_Entries supplied_
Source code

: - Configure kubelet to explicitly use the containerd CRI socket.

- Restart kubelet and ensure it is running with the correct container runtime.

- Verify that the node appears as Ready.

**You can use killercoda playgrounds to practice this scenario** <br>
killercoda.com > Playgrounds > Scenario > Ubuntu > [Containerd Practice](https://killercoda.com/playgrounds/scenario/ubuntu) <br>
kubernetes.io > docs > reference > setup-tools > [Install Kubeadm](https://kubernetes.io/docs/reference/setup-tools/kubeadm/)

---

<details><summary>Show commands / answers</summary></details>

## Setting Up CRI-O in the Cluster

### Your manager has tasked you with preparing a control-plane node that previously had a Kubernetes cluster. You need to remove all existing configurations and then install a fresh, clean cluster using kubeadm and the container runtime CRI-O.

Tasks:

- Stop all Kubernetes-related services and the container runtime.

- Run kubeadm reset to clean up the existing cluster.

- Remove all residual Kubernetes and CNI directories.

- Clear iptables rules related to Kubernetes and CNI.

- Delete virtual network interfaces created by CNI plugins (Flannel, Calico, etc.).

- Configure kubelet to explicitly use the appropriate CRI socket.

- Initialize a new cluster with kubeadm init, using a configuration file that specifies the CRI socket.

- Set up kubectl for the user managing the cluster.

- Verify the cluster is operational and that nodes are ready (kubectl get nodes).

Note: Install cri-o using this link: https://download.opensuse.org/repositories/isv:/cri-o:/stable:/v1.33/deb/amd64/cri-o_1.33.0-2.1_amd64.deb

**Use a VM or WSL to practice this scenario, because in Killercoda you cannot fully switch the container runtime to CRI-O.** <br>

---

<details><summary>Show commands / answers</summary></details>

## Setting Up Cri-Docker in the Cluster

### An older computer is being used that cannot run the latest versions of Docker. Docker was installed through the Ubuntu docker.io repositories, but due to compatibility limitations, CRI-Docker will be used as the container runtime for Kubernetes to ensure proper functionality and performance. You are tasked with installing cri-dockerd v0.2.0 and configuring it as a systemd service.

_What you should do_
Each line above that contains "Setting" must be copied out.

_Finished task_
## Setting Up CRI-O in the Cluster
## Setting Up Cri-Docker in the Cluster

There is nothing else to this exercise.